Звено круто набирало высоту. Над Ростовом стелилась сизая дымка — в городе догорали пожары. Вот впереди показались четыре пары «мессеров» — авангард прикрытия бомбардировщиков. Я развернул звено в сторону солнца, не упуская из виду немецкие истребители. Сейчас важно остаться не обнаруженными, сохранить возможность для внезапного удара по бомбовозам.
Наконец показалась основная группа — плотный строй из десяти тяжелых Ю-88, окруженных снующими вокруг них истребителями. Мы выше «юнкерсов» примерно на тысячу метров. Позиция удобная. Недолгое сближение на встречном курсе со стороны бьющего немцам в глаза солнца, и вот — пора!
Круто опускаю нос машины на ведущего «юнкерса». Ударить надо именно по нему, хотя бы сбить его с курса. «Юнкерс» быстро растет в сетке прицела. Огонь! Огонь! С визгом сорвались с полозков два РС и, оставляя дымный след, устремились к флагману. Мои напарники тоже выпустили по два снаряда — флагманский Ю-88 неуклюже завалился и, окутавшись дымом, рухнул вниз. Остальные бросились по сторонам, из открытых люков черными каплями потекли бомбы, на свои же войска — лишь бы поскорее избавиться от груза. Вся атака длилась несколько секунд.
Истребители сопровождения прозевали ее начало, и теперь «мессеры», примерно тридцать машин, бросились за нашим уходящим на пикировании звеном.
За минувшие месяцы войны в воздушных боях, как я говорил, на моих глазах погибли или получили тяжелые ранения два полных летных состава полка. Смерть товарищей звала к отмщению. Я твердо усвоил главную заповедь истребителя: не считай врагов, а смотри, где они. С первого же боевого вылета драться приходилось при численном перевесе немцев, и стоило когда-нибудь хоть на секунду оробеть перед этим обстоятельством — гибель моя оказалась бы неизбежной.

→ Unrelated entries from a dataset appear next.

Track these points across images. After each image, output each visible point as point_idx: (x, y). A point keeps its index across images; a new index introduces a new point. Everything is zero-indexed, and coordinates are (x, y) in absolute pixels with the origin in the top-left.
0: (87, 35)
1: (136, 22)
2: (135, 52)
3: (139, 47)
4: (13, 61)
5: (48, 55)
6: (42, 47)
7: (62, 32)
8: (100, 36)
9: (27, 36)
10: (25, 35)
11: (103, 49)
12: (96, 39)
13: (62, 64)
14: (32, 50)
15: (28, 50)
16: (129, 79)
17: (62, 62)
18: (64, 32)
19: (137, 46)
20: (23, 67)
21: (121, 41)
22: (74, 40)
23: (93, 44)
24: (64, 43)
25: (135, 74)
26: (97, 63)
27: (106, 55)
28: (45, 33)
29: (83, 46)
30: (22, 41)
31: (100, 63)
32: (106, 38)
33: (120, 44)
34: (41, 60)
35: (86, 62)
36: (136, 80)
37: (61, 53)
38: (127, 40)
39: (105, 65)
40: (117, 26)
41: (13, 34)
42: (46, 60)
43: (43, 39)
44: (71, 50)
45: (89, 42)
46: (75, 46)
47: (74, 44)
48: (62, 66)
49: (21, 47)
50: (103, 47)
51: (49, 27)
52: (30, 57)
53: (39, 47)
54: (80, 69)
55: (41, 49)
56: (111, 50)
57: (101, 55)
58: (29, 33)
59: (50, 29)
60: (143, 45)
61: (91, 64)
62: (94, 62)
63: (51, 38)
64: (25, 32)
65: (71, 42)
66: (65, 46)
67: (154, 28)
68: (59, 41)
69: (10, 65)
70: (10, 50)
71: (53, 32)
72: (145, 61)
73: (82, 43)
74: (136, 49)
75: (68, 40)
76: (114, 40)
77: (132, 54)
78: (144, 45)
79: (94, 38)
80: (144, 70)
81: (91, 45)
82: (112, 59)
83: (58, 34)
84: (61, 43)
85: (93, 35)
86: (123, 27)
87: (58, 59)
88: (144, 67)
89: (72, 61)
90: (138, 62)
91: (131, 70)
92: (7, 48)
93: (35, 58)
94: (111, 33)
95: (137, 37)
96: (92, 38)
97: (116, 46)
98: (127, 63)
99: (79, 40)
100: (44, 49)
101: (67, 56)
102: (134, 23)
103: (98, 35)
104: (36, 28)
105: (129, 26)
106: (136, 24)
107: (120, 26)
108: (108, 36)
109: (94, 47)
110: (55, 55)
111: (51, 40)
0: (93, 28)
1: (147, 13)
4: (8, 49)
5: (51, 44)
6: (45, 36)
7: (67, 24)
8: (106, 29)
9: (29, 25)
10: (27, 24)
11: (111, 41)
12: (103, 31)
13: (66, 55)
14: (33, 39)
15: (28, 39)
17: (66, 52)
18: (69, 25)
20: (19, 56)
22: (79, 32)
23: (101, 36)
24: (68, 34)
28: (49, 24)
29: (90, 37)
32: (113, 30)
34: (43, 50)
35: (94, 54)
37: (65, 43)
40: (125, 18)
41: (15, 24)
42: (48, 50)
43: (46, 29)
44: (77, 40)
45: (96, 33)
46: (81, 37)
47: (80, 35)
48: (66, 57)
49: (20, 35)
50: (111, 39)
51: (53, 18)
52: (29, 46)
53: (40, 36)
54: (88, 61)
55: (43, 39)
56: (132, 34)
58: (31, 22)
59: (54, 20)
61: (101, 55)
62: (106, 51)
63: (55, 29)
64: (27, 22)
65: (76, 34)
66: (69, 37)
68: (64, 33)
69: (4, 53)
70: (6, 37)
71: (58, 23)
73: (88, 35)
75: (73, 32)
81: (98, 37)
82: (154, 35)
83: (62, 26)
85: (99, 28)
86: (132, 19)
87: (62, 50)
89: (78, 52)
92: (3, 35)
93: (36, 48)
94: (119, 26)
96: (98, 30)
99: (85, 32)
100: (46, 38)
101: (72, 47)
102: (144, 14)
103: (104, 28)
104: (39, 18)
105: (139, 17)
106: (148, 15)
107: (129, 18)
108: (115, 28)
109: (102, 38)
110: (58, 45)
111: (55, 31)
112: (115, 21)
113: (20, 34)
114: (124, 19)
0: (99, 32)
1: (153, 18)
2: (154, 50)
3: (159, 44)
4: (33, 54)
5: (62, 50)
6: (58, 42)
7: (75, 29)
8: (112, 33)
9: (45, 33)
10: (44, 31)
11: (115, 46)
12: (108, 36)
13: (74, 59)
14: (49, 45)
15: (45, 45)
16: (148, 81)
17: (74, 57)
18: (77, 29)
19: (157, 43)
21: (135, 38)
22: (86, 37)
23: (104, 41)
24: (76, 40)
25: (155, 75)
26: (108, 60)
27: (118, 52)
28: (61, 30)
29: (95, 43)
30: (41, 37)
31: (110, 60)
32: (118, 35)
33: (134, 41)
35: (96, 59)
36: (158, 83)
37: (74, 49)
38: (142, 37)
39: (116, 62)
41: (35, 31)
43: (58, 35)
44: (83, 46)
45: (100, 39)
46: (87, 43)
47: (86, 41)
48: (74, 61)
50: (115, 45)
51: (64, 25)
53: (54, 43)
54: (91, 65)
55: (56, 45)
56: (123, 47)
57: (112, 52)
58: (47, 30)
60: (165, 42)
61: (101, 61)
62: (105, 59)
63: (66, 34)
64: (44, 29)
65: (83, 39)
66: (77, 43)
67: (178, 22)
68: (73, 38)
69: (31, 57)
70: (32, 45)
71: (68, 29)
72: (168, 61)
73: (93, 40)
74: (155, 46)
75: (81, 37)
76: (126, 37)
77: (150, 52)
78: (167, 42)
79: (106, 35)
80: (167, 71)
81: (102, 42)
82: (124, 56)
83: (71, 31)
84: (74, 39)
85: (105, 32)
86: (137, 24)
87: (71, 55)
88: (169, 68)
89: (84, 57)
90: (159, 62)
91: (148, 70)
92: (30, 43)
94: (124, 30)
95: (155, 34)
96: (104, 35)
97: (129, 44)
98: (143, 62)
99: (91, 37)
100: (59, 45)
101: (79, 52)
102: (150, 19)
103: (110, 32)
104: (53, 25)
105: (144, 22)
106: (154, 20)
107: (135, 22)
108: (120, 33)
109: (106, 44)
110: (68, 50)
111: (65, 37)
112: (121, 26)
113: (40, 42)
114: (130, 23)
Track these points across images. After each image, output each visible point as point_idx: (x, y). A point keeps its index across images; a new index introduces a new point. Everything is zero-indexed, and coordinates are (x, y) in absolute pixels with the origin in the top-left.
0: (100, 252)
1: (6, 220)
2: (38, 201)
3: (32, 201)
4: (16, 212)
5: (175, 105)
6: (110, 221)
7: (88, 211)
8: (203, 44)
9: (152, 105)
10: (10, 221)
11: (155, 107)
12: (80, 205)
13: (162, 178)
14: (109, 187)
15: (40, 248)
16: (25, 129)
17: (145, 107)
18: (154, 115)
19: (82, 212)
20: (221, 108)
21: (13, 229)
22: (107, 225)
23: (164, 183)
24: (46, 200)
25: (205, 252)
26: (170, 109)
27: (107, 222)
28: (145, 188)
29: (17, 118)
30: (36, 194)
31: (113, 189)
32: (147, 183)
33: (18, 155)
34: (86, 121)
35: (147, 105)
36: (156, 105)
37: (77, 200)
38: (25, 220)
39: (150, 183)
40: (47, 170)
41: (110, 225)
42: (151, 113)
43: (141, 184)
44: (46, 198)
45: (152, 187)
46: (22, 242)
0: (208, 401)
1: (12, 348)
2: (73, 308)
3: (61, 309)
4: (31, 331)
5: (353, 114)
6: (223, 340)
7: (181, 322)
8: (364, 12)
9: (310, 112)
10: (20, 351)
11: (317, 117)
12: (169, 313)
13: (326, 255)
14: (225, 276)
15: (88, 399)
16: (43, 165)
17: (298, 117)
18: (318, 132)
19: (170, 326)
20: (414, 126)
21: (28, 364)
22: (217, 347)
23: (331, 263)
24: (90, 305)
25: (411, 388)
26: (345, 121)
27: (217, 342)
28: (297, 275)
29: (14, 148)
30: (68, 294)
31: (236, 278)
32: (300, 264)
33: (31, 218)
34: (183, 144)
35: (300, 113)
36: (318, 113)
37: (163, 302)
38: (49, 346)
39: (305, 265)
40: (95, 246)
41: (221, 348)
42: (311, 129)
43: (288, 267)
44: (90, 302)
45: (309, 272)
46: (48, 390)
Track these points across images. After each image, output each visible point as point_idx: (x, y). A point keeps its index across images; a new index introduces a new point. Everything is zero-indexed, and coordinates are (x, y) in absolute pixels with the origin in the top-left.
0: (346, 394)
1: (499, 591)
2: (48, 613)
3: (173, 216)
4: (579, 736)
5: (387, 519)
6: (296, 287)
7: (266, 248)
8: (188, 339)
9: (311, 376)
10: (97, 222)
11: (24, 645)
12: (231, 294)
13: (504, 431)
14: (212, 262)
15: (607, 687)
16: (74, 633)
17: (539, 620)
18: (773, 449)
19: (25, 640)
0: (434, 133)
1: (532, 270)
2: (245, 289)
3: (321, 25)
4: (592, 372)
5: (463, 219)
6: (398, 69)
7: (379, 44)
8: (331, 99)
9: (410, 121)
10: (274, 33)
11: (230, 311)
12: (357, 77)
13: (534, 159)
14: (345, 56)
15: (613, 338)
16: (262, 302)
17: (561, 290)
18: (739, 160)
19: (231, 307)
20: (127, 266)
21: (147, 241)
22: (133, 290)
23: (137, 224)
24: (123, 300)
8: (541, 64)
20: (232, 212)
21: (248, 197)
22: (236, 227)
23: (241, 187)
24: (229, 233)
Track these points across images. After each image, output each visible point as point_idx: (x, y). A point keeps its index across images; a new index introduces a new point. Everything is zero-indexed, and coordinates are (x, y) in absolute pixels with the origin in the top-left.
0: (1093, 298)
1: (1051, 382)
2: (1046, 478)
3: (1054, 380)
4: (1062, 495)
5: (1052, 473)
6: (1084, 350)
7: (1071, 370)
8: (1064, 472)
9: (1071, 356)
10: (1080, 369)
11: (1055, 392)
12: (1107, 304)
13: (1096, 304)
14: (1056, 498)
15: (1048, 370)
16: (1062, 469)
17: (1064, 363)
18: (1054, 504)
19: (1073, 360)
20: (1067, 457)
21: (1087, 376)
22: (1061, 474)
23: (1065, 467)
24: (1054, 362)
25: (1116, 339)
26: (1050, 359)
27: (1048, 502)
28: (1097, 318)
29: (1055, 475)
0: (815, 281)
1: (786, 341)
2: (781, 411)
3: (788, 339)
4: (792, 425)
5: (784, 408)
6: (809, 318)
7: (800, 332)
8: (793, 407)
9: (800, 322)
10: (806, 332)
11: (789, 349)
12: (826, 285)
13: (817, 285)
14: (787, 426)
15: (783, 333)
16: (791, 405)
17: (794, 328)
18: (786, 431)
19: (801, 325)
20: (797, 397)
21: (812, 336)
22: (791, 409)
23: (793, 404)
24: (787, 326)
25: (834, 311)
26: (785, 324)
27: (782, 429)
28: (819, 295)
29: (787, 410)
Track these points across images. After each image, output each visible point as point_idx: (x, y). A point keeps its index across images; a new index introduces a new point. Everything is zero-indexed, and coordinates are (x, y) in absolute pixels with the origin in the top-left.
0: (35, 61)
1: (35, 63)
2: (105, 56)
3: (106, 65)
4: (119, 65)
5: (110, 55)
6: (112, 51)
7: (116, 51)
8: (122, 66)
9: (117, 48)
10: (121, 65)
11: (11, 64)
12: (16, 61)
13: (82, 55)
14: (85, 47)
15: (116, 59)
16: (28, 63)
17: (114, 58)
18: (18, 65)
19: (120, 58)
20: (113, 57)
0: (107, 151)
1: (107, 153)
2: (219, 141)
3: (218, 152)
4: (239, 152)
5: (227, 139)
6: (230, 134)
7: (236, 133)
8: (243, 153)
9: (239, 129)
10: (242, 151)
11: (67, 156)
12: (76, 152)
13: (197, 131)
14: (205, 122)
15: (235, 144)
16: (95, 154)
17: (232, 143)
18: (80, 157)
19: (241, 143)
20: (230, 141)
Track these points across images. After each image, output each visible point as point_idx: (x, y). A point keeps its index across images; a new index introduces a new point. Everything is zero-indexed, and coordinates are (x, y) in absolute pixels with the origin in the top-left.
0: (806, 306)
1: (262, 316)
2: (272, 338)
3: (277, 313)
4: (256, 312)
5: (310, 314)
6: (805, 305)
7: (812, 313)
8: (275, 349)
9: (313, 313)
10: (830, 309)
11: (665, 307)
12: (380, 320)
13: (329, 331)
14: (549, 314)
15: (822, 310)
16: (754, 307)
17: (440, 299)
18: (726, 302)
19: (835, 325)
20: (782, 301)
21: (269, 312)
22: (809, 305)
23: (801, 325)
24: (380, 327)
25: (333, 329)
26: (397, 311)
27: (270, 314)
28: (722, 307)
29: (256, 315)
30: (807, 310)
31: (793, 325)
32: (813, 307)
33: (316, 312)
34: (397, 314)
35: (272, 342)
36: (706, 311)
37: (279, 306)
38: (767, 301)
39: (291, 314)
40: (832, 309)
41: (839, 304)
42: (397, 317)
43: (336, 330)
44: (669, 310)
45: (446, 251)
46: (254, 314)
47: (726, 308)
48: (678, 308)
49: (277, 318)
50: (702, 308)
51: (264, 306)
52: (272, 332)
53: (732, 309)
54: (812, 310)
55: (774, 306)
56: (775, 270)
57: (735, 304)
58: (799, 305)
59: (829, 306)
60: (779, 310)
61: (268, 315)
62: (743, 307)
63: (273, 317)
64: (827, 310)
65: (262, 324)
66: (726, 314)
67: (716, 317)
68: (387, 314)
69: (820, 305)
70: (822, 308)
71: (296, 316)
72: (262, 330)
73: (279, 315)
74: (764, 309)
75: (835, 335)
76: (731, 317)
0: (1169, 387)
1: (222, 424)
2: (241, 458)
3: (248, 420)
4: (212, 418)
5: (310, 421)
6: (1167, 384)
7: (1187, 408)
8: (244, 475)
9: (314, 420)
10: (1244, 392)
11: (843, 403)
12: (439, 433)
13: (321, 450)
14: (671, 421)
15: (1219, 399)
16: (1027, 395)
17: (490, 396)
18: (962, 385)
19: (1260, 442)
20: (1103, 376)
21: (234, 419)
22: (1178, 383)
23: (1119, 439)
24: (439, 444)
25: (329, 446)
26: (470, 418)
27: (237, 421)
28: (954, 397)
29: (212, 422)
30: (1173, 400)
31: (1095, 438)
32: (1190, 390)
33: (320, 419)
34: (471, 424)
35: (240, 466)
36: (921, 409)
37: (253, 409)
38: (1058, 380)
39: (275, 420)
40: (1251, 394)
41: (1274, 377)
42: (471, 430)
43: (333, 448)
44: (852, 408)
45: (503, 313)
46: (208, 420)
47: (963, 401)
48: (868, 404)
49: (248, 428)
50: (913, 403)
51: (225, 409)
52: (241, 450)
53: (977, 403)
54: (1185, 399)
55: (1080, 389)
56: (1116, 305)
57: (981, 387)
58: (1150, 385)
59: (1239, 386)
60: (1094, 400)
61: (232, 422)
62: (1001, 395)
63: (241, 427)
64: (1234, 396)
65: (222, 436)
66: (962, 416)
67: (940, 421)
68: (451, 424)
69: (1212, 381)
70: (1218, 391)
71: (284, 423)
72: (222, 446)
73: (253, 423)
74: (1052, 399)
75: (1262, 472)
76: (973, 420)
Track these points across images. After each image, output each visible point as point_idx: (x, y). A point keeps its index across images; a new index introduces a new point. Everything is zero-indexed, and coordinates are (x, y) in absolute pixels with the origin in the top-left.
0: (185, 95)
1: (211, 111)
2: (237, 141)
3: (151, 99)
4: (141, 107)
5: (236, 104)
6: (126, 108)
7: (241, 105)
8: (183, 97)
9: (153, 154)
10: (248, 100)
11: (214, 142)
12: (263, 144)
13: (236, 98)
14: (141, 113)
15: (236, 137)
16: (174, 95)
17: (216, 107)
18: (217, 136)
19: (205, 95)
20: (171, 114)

Позже пришел опыт, бурные эмоции сменил холодный расчет, и бой превратился в обычную, до тонкостей освоенную работу. Пилотирование не занимало внимания: в полете я становился, так сказать, частью самолета, отлаженной и отрегулированной до полного совершенства, все мои действия обосновывались сложившейся на данный момент обстановкой. Получалось, будто машиной управлял кто-то другой, а я только приказывал этому другому выполнять нужные маневры…
Душа моя, если можно так сказать, сжалась, ушла в себя. Я перестал испытывать страх, все больше привыкал к гибели однополчан, не помышляя и самому остаться в живых. Мысли о смерти остались где-то за пределами сознания, там, куда вход моему человеческому «я» был строго воспрещен.
Постепенно я перестал удивляться тому, что выходил из самых невероятно тяжелых, непомерно неравных схваток без единой царапины — даже тогда, когда возвращался из боя, в котором гибла вся наша вылетавшая группа. Почему так получилось, я не понимал, да и не задумывался над этим. Принимал все, как должное.
И только много позднее, в тиши госпиталя, я начну постепенно оттаивать, анализируя проведенные бои и испытывая ни с чем не сравнимое тягостное чувство от былой, казалось, абсолютной неизбежности смерти; размышлял о причинах нашей неполной подготовленности к этой войне; ощущал острую неизбывную боль, вспоминая о погибших друзьях. Все это — потом…
А сейчас мое звено продолжало бешено пикировать в строю правого пеленга. «Мессеры» догоняли. Четко работала мысль: «Резко затормозить. Немцы этого не ожидают и обязательно проскочат вперед. Мы окажемся у них в хвосте». Старый, испытанный прием: убран газ, машины энергично выведены в горизонтальный полет. Звено словно уперлось в резиновую стену — широкий лоб наших «ишачков» сделал свое дело, все три И-16 будто встали на якоря! А остроносого «мессершмитта» быстро не затормозишь, не зря же он «мессер» — «нож».
Успеваем перестроиться в оборонительный круг. Немцы пристреливаются. Все ближе пушечные трассы. Все круче приходится закладывать виражи. Моторы надрываются в форсаже. Самолеты вздрагивают от напряжения, готовые сорваться в штопор при малейшей ошибке в пилотировании.
Самолет в штопоре — это бешеное вращение земли, сливающейся в крутящийся диск. Я не однажды использовал штопор для выхода из боя, но только тогда, когда оставался один. Теперь же, прижавшись вплотную друг к другу, крутились со мной в сумасшедшем вираже две машины с совсем еще «зелеными» летчиками.
Надо уходить. Но как? Выход виделся пока один: удержаться в крутом вираже, «пересидеть» немцев в воздухе. Мы могли бы гордиться таким исходом, ведь их в десять раз больше, а мои напарники впервые в бою. Но долго ли выдержат новички такую нагрузку?